> [Enunciado de tarea]:
En la noticia sobre el fallo de la Cámara Federal de Casación Penal, ¿con qué argumento defendieron Barroetaveña y Hornos las restricciones del régimen de visitas? Responda en una a tres oraciones.

======== Documento fuente

Santiago 14 Feb. (ATON) -
La Cámara Federal de Casación Penal argentina -máximo tribunal penal por debajo de la Corte Suprema- rechazó la petición de la expresidenta Cristina Fernández para retirar la tobillera electrónica y reducir las limitaciones del régimen de visitas durante su arresto domiciliario.
La Cámara Federal de Casación Penal argentina -máximo tribunal penal por debajo de la Corte Suprema- rechazó la petición de la expresidenta Cristina Fernández para retirar la tobillera electrónica y reducir las limitaciones del régimen de visitas durante su arresto domiciliario.
La decisión ha salido adelante tras la deliberación de los magistrados Diego Barroetaveña, Mariano Borinsky y Gustavo Hornos, quienes han respondido a las quejas de la exmandataria con un voto dividido plasmado en un fallo de 131 páginas, recogido por los medios nacionales.
Barroetaveña y Hornos han incidido en que el uso de la tobillera electrónica en casos de prisión domiciliaria queda recogido en reforma introducida por la Ley 27.375, y han subrayado que "la ausencia de incidentes no torna innecesaria la medida, sino que confirma su eficacia preventiva".
En relación a las restricciones relativas al régimen de visitas, incluidas autorizaciones, uso de la terraza y monitoreo electrónico, han defendido la necesidad de las mismas, alegando que "se trata de una modalidad excepcional de cumplimiento de una pena privativa de libertad y no de una situación equiparable a la libertad plena".
Ambos magistrados han apuntado que estas medidas en su conjunto "constituyen un mensaje público que no debe diluirse mediante flexibilizaciones carentes de fundamento". "(La pena) cumple no solo una función resocializadora, sino también una función institucional y expresiva (...), especialmente en casos de corrupción de gravedad institucional", han agregado en su dictamen, según recoge el diario 'Clarín'.

================
======== Datos extraídos

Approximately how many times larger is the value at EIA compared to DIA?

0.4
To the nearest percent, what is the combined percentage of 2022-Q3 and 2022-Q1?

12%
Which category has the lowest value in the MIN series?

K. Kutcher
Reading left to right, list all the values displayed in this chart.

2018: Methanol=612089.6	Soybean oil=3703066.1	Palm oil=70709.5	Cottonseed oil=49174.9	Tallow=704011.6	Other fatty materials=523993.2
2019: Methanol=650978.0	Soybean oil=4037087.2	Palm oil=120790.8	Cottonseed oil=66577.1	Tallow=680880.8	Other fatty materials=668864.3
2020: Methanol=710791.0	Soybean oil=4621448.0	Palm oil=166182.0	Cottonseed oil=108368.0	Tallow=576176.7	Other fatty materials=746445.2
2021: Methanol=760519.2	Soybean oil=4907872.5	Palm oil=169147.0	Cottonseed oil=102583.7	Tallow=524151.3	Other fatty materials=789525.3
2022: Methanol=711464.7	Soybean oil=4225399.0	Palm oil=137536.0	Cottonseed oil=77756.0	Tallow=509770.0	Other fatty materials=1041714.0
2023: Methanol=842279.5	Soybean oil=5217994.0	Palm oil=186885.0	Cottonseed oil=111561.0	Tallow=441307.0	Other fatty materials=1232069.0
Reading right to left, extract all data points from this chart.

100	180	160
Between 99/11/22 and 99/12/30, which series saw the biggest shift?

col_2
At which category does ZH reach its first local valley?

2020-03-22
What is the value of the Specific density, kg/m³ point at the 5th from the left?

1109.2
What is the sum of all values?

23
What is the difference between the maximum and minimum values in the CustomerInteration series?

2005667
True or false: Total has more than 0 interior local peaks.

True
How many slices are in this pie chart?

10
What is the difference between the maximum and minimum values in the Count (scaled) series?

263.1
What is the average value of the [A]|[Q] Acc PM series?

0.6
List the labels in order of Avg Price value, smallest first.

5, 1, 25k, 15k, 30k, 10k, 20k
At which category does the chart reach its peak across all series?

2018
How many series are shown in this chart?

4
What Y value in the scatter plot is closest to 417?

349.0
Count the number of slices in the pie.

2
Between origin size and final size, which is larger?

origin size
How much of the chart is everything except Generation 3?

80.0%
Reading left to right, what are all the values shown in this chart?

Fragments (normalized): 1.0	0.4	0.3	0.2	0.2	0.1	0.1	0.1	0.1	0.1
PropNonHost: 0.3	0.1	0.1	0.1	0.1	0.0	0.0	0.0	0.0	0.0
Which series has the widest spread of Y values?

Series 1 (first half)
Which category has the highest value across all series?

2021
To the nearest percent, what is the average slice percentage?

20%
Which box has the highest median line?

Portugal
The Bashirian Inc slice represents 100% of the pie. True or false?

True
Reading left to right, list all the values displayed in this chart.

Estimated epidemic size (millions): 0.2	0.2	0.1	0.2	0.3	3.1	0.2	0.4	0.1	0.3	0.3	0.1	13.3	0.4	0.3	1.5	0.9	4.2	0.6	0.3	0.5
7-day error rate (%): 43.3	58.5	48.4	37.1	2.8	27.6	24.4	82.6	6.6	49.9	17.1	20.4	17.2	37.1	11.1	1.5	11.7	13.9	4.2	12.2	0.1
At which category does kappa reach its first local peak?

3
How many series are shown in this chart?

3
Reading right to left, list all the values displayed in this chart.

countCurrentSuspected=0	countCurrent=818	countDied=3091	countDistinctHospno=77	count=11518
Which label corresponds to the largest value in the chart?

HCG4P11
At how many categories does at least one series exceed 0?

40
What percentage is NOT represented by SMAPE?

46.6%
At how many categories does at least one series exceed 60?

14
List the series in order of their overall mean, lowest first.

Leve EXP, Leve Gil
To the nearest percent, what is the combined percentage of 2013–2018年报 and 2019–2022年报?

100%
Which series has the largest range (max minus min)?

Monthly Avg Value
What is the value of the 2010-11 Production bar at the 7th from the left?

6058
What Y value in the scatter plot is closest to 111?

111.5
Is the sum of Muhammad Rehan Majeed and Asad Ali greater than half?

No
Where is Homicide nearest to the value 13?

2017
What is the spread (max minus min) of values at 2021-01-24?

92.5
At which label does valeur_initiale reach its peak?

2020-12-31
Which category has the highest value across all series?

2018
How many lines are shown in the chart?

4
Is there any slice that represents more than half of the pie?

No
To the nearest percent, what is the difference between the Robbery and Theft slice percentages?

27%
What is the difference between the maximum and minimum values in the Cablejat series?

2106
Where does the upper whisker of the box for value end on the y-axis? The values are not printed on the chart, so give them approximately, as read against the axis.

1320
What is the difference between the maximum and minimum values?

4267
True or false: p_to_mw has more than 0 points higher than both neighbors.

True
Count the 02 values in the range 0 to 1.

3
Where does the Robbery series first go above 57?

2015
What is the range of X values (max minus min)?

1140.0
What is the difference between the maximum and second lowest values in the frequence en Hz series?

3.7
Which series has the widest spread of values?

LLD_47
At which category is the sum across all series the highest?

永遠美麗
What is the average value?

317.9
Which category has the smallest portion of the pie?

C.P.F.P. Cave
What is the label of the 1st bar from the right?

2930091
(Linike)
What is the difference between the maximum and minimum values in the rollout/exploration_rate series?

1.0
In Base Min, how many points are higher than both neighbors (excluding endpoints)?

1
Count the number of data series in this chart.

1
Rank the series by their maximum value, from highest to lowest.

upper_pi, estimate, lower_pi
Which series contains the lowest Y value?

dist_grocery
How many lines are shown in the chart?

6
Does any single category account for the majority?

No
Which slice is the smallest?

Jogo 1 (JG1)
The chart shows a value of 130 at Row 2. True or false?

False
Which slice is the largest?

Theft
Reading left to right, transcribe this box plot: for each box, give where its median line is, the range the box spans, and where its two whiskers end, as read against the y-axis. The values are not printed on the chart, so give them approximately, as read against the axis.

================

> [Respuesta]:
Barroetaveña y Hornos sostuvieron que el arresto domiciliario "se trata de una modalidad excepcional de cumplimiento de una pena privativa de libertad y no de una situación equiparable a la libertad plena". Por eso consideraron necesarias las restricciones, que incluyen autorizaciones, uso de la terraza y monitoreo electrónico.